Гарик затею одобрил. Его первым любимым местом оказалась базилика Санта-Мария-Маджоре, расположенная на одноименной пьяцца. Глядя на площадь из машины, Лёка Ж. задумалась.
— Где-то я уже слышала это название, — сказала она, вызывая у меня ощущение дежавю.
— Гарик хотел привезти нас сюда… — почти повторил я свою вчерашнюю фразу.
— Это я помню. У меня прекрасная память… — отмахнулась Лёка Ж. — Сейчас-сейчас… Точно! Песня «Римская полночь», музыка Петра Тодоровича, слова Николая Зиновьева. Поет… Как же этого актера-то зовут, который в «Любви и голубях» играл?..
— Александр Михайлов, — подсказал я.
— Правильно, — согласилась Лёка Ж. и откашлялась.
— Лёка, не надо! — Я хотел предотвратить ее вокальные упражнения, но было поздно. Лёка Ж. запела, сотрясая салон фиата и пугая прохожих:
Раннее утро в соборе.
Где-то вверху в витражах
Санта-Мария-Маджори…
— Нужно говорить: «Маджоре», — крикнул я, надеясь, что она перестанет петь.
— Хорошо, — согласилась Лёка Ж. и продолжила:
Санта-Мария-Маджоре
В красно-зеленых слезах…
Гарик прожигал Лёку Ж. страстным взглядом. Неужели вот это так его заводит?
Лёка Ж. прервала вокальное издевательство и поделилась неожиданным открытием:
— Я не поняла — у нее что, красно-зеленая тушь?
Я вздохнул с облегчением и поспешил поддержать беседу. Лучше уж про косметику говорить, чем слушать Лёкино пение.
— Думаю, это как-то связано с освещением, — быстро предположил я и спросил у Гарика, есть ли в базилике витраж.
С неохотой отводя пылкий взгляд от Лёки Ж., Гарик подтвердил мою догадку: действительно, в 1995 году в окно над входными дверями вставили витраж с красными, синими и фиолетовыми стеклами, изображающими Мадонну с маленьким Христом и голубя — Spirito Santo. Дух Святой.
Лёка Ж. пришла к выводу, что либо автор дальтоник, поскольку фиолетовый и синий от зеленого не отличает, либо Гарик что-то путает, и намеревалась немедленно это проверить.
Мы вышли из машины на пьяцца Санта-Мария-Маджоре, но остановились между базиликой и высокой египетской колонной с фонтаном, потому что Гарик в свойственной ему манере решил рассказать всю историю места без купюр. Начал он, разумеется, с легенды. Эта повествовала о патриции Джованни. Он жил на Эсквилине — так называется этот холм, где мы как раз стоим, один из семи холмов, на которых строили Рим. Джованни не имел наследников и очень хотел потратить все свое богатство на хорошее дело, но не знал, на какое именно. Лёки Ж. на него не было — она бы его быстро научила…

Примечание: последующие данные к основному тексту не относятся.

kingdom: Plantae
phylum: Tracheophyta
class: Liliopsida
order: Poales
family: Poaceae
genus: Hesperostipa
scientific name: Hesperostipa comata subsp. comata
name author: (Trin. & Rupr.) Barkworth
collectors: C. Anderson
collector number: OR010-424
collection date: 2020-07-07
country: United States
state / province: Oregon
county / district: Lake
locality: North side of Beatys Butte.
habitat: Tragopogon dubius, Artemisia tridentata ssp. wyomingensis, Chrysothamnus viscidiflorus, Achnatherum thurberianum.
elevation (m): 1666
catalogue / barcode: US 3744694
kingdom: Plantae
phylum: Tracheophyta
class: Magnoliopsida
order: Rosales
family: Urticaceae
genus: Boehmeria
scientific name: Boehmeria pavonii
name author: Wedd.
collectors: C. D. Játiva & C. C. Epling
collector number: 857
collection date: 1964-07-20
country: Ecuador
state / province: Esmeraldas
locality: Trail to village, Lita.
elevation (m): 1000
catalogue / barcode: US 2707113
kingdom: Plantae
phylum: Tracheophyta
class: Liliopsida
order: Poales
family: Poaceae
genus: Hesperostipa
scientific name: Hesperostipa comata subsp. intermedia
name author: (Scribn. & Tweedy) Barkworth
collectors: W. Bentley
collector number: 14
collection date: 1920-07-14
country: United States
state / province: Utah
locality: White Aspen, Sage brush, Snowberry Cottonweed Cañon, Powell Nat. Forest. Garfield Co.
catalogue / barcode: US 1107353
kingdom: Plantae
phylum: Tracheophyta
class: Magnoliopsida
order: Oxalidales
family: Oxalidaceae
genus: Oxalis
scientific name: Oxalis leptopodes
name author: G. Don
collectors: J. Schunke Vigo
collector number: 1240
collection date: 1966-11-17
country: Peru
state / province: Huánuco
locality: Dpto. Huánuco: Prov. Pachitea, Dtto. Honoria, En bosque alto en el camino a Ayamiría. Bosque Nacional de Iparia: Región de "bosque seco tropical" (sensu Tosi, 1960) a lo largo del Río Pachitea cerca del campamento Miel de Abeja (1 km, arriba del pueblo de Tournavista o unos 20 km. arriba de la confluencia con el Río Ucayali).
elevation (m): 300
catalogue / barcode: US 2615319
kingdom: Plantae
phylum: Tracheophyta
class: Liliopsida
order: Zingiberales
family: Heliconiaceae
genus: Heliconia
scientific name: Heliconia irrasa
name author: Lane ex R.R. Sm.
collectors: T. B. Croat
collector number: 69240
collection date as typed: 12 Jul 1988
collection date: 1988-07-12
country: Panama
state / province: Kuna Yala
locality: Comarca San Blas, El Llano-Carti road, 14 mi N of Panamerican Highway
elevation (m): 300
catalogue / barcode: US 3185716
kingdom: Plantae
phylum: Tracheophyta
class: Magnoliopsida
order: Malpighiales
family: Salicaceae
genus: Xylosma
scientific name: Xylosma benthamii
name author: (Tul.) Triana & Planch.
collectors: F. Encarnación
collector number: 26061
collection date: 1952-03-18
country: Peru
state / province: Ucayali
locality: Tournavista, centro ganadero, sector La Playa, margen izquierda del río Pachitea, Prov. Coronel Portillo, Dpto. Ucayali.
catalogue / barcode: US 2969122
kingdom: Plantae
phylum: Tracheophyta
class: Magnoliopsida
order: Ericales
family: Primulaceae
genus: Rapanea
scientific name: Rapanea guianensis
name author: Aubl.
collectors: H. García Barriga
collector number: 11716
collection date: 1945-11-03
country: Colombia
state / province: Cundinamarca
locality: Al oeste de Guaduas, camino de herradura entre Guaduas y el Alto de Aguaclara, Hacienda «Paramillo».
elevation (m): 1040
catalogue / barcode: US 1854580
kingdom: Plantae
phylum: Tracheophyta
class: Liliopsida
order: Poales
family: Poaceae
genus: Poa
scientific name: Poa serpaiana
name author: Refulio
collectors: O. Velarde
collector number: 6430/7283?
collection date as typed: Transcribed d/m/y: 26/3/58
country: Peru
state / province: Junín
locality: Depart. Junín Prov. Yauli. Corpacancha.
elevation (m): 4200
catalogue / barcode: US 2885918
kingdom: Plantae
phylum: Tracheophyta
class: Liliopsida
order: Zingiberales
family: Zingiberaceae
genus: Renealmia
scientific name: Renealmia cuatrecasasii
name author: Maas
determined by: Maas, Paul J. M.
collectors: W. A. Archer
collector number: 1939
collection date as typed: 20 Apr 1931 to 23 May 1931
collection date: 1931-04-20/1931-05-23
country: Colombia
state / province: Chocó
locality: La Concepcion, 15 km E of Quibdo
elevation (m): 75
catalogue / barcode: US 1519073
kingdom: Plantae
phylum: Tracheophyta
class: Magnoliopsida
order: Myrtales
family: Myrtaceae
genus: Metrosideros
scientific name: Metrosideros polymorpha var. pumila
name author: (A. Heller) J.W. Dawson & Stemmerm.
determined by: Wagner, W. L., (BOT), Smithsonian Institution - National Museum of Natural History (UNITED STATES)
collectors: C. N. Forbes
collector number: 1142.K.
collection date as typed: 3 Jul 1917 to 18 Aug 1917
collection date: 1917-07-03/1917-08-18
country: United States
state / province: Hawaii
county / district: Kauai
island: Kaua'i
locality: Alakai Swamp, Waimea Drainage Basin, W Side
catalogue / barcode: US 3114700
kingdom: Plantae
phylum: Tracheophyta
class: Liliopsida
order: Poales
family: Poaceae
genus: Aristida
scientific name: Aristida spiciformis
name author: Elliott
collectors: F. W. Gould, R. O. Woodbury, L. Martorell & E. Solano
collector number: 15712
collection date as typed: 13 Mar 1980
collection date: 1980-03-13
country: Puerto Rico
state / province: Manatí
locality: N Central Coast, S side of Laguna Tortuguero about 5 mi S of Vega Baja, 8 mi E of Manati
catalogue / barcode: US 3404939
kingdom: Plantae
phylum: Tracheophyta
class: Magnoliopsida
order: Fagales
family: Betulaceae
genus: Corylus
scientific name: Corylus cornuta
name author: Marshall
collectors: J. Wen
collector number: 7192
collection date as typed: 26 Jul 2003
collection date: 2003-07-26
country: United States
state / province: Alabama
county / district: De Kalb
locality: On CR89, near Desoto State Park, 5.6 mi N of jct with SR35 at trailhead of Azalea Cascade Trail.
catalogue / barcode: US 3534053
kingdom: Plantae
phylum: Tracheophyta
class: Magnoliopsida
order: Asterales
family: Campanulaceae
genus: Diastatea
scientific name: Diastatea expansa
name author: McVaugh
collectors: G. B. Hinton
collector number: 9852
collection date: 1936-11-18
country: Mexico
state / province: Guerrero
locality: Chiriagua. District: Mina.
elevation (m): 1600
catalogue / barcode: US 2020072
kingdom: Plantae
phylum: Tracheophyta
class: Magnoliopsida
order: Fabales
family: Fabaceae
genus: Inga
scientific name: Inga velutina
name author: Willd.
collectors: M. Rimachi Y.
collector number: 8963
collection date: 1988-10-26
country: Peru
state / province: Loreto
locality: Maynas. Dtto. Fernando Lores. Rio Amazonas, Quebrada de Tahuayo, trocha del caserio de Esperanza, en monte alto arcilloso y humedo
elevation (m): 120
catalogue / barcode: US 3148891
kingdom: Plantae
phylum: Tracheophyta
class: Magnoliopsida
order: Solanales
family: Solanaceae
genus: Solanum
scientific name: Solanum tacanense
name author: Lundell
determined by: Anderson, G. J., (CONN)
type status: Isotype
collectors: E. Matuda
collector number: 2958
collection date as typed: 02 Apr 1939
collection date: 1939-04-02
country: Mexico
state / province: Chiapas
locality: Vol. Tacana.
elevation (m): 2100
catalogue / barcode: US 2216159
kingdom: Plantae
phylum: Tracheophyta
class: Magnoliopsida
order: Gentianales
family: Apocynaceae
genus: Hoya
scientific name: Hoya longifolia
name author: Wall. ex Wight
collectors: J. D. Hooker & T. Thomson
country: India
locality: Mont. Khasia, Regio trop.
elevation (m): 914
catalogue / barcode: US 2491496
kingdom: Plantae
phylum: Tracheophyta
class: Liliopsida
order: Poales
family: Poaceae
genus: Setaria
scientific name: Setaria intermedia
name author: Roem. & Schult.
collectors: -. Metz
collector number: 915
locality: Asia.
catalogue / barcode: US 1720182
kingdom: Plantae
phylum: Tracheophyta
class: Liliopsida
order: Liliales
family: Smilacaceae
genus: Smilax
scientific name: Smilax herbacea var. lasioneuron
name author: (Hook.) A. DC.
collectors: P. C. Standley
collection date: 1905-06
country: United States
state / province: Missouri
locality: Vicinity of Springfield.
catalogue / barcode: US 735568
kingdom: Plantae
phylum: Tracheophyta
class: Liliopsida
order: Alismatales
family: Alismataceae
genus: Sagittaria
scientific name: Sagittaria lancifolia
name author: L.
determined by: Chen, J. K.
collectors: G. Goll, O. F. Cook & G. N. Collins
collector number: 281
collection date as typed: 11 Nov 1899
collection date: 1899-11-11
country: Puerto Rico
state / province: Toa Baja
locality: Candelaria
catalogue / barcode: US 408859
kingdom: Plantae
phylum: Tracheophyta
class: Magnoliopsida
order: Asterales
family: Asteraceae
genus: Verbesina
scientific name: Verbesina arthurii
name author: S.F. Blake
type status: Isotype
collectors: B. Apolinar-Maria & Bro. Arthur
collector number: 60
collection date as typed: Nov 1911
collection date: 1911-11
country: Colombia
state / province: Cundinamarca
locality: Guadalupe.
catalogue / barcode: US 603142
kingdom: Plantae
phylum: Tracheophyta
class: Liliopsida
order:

В общем, Джованни попросил Мадонну, чтобы она подсказала ему, как быть. И вот в ночь пятого августа — это очень важная деталь — Мадонна явилась Джованни во сне и сказала: «Построй базилику там, где утром будет падать снег». Джованни проснулся и думает: «Какой снег в августе! В Риме даже зимой снега не увидишь!»